» **What you need to do**:
Using the data below, report how many lines hold the word "tutti". Include nothing else in the reply.

Data extracted from a collection
********

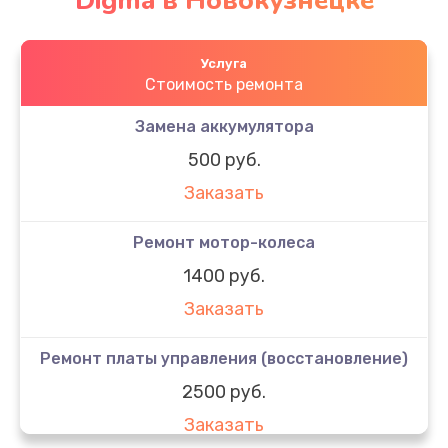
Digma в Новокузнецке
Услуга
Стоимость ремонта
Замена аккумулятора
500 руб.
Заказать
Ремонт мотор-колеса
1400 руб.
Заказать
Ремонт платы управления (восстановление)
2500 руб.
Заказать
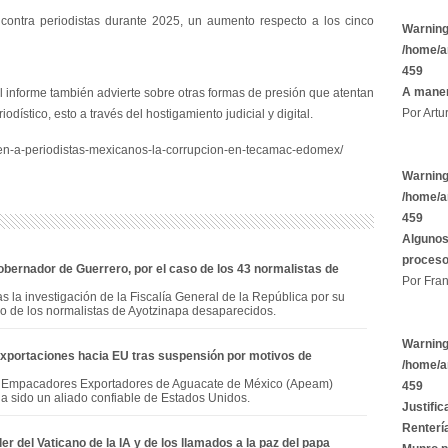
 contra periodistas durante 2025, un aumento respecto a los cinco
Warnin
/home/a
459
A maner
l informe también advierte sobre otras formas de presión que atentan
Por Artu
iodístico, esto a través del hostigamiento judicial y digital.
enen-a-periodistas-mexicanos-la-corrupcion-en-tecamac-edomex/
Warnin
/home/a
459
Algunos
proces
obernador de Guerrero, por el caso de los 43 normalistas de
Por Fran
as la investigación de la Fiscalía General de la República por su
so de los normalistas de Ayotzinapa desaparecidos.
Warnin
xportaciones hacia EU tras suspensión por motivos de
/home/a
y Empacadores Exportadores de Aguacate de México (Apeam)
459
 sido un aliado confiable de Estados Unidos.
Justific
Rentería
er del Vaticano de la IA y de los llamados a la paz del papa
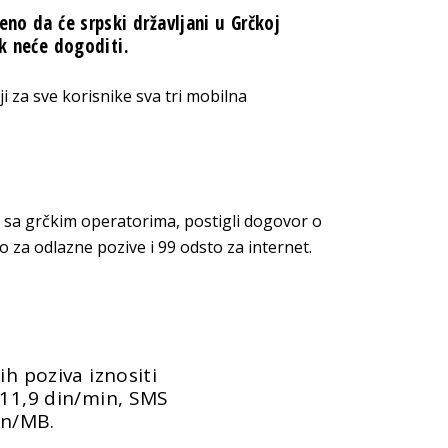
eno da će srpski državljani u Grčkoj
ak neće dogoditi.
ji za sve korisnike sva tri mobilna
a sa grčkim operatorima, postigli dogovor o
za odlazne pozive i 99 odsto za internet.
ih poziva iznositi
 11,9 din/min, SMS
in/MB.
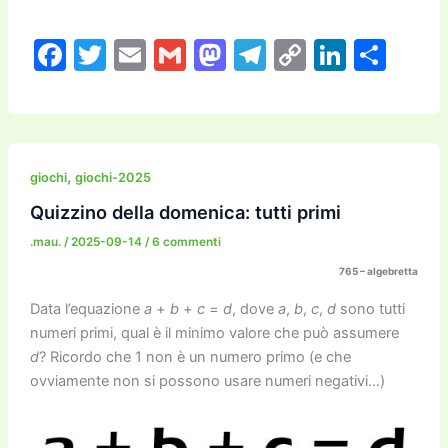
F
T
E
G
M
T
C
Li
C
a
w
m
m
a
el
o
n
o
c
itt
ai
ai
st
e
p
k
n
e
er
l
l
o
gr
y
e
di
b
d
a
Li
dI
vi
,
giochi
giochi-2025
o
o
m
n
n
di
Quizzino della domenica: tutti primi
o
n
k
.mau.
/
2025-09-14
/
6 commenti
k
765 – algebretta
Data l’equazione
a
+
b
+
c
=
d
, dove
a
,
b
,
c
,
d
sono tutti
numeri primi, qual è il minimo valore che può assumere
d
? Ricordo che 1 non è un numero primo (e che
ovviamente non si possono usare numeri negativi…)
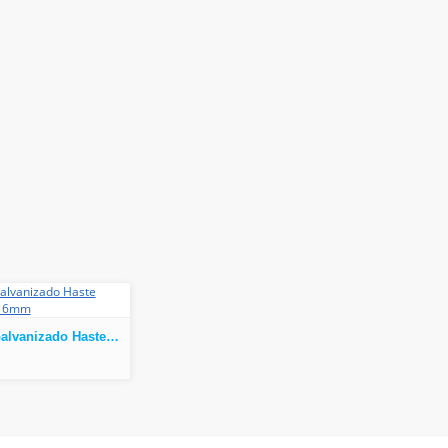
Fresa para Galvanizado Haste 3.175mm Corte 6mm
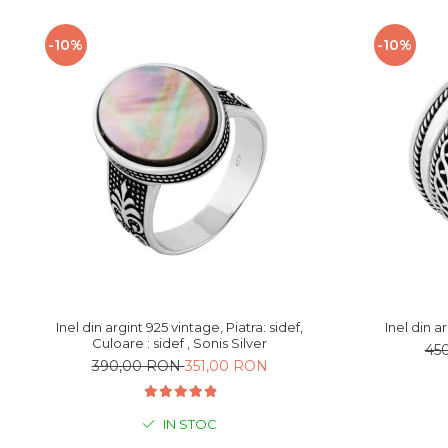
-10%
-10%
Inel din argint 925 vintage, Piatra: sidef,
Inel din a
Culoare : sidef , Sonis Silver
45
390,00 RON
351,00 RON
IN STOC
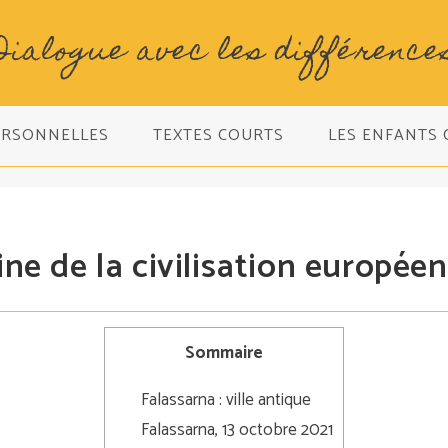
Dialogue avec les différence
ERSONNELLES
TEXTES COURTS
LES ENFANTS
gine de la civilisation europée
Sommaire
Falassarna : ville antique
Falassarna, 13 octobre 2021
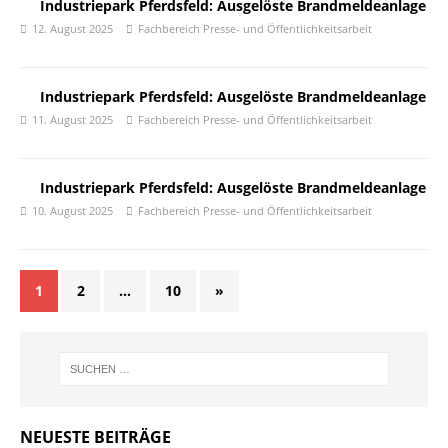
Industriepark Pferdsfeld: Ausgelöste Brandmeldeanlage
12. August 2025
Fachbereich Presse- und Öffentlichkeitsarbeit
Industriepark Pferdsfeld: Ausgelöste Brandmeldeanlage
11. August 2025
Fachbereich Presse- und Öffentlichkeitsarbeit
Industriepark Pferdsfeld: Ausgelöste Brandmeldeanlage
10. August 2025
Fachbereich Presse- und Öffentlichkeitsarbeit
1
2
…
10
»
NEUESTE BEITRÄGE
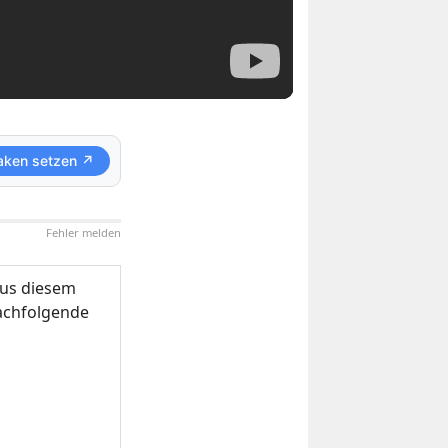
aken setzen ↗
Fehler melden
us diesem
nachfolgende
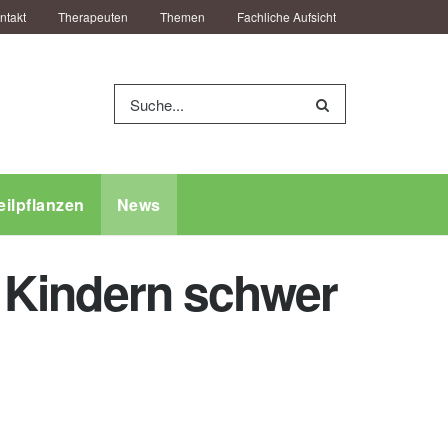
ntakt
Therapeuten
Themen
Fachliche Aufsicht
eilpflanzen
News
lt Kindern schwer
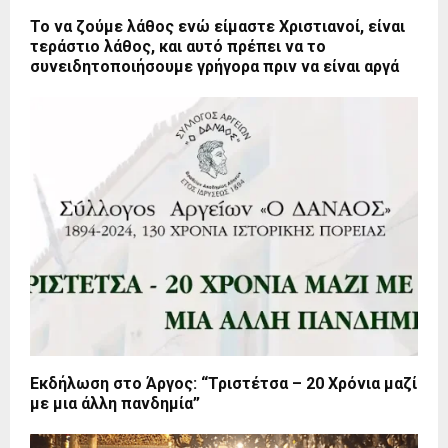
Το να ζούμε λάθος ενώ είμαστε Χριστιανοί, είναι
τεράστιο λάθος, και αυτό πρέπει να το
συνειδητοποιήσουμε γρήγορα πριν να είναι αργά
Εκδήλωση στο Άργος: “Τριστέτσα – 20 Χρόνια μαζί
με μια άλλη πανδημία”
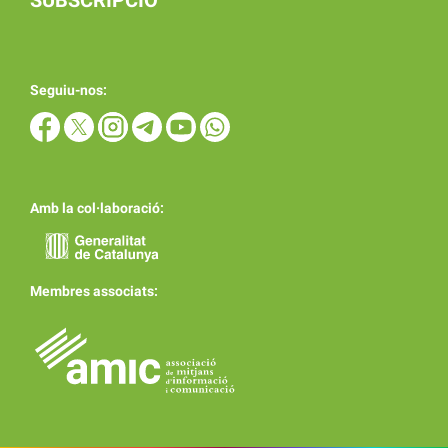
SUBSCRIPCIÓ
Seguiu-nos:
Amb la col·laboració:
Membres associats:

********

» **Reply to the task**:
2